友に対する慈しみ(2010 礼拝説教・ヨブ)

2010.8.29、明治学院教会(201)

(単立明治学院教会牧師5年目、牧会51年目、健作さん77歳)

ヨブ記 6:8-15

憂患にしづむ者は、その友これを憐れむべし。”(ヨブ6:14、文語訳)

1.ヨブはうめき、自らの生を呪う、という事態に対して「友人」エリファズは、自分の人生経験と宗教的知恵を傾けて、ヨブを戒め、諌めた。

 ヨブ記3章から5章までの流れである。

 私たちは、ヨブの側に身を置くとき、うめきを「言葉」にまでしたヨブの生き様を励ましとして受け取った。

 他方、エリファズの側に身を置くとき、現実に呻吟せず「言葉の破れ」を知らない「友人」の虚しさを警告として受け取った。

2.さて、6章から7章は、3章に引き続き、ヨブが発言する。

 友への失望と神への嘆願・抗議である。

 内容の概観。

① 憤りが正しく量られるように(6:1-7)
② 死への願望(6:8-13)
③ 友人への失望(6:14-20)
④ 真実な言葉を語れ(6:21-27)
⑤ 真相に向かう精神(6:28-30)
⑥ 望みのない人生(7:1-6)
⑦ 死を求め、死を恐れる矛盾(7:7-10)
⑧ 魂の息が奪われる願い(7:11-16)
⑨ 徹底的に問題の直中にヨブを追いやる神への凝視(7:17-21) 

3.ここにはまとめきれない幾つものテーマがある。

「友人への批判」に絞って考えてみたい。

 14節は訳が分かれるが、口語訳がわかりやすい。

”その友に対するいつくしみをさし控える者は、全能者を恐れることをすてる。”(ヨブ記 6:14、口語訳 1955)

”絶望している者に、こそ友は忠実であるべきだ。”(ヨブ記 6:14、新共同訳 2009)

 ”友”と”神”は連動している。

「友人」は水を求める隊商を欺く「砂漠の川(ワディ)」に譬えられる。

 川だが、夏の渇水期には水がなくなる。

 私はここで、新約・福音書の一つの譬えを連想する。

「仲間を赦さない家来」(マタイ18:21-35)

 自分は王から1タラントの負債を帳消しされたのに、仲間に対して100デナリの借金の取り立てを苛酷に行い、主君の怒りを買ったという話である。

 王の憐れみに連動しない仲間との関係が厳しく批判されている。

4.「憐れみ(文語訳)・慈しみ(口語訳)・忠実(新共同訳)」は、旧約の基本概念の「へセッド」。

 恵み、変わらない愛、愛情、友情、誠実、真実、憐れみ、等と訳されている。

 元々、内省を伴った誠実な社会的・家族的な絆である。

 背く者をも包む神の基本的態度。

 信仰(神関係)と倫理(人間関係)を別々ではなく、全体として、一体的に捉えた概念。

 ヨブは慈しみのない友人の冷酷さを「神関係」に遡って疑う。

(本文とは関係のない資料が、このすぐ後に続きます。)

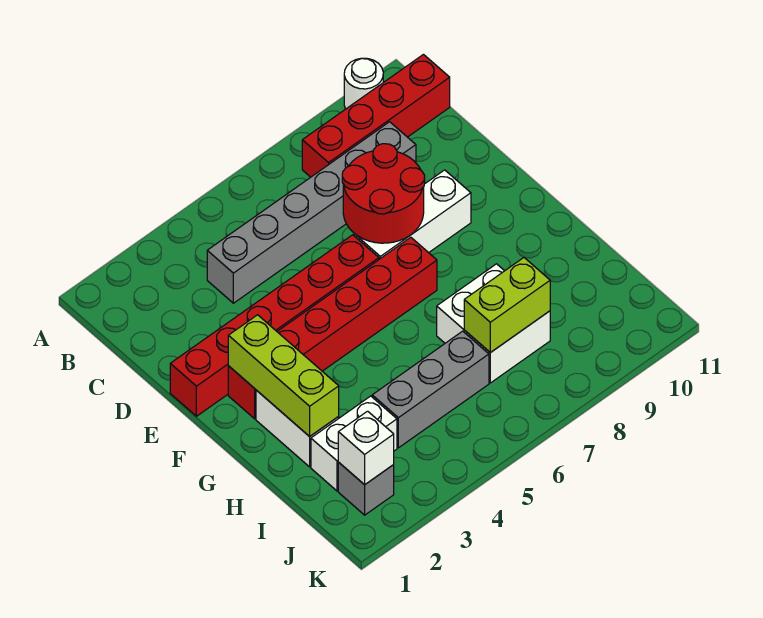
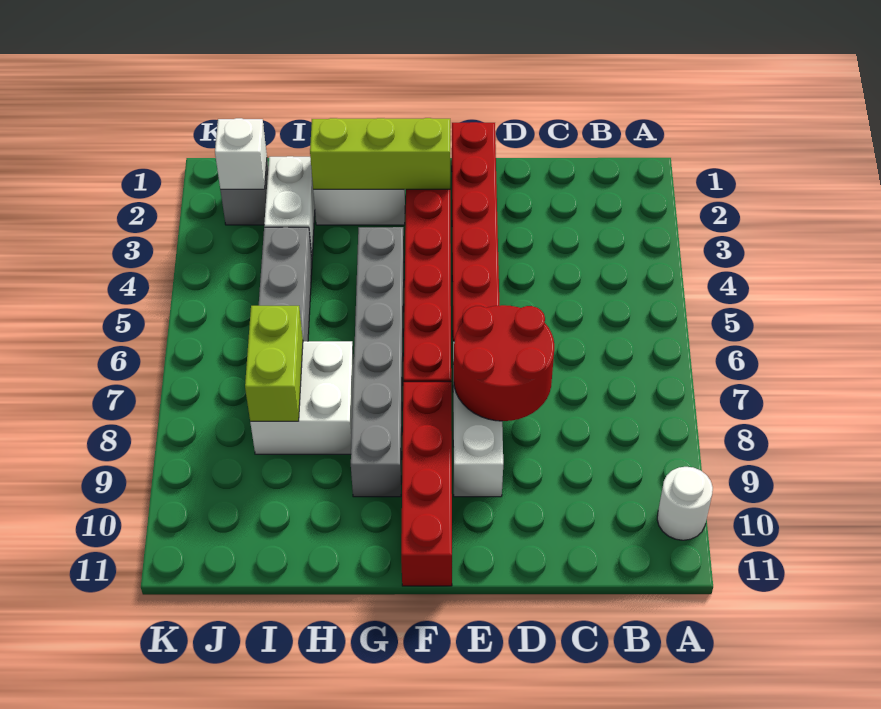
red brick B8:B11 level 1 -> red brick F8:F11 level 1
grey brick C4:C9 level 1 -> grey brick G4:G9 level 1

が同時に「ヘセッド」を体現している人物への思慕を抱いていた。

 この一句はその現れである。

5.詩編は「慈しみ」を多く用いる。

”わたしの若いときの罪と背きは思い起こさず、慈しみ深く、御恵みのために、主よ、わたしを御心に留めてください。”(詩編 25:7、新共同訳)

 神の慈しみが内にあり続けるために「へセッド」の人間像を求め、慈しみ深く人に関わってゆきたい。

 特に身近な関係で。

 社会的関係は、その延長線上で展開する。

6.以下は『人は愛するに足り、真心は信ずるに足る ー アフガンとの約束』(澤地久枝・中村哲、岩波書店 2010)の中の一節である。

”どん底の人たちとの密接なふれあい、多くのボランティアや働き手と生活を共にして、中村医師は無類の「人間好き」になったと思われる。”人は愛すべきものであり、真心は信頼するに足る”と一つの結論を胸に、医師は今日もアフガンの空の下、水路の完成に全力をあげている。”(上掲書 p.232)

 現代の「友」に対する慈しみ「へセッド」の人として、中村哲医師を覚えて、力を得たい。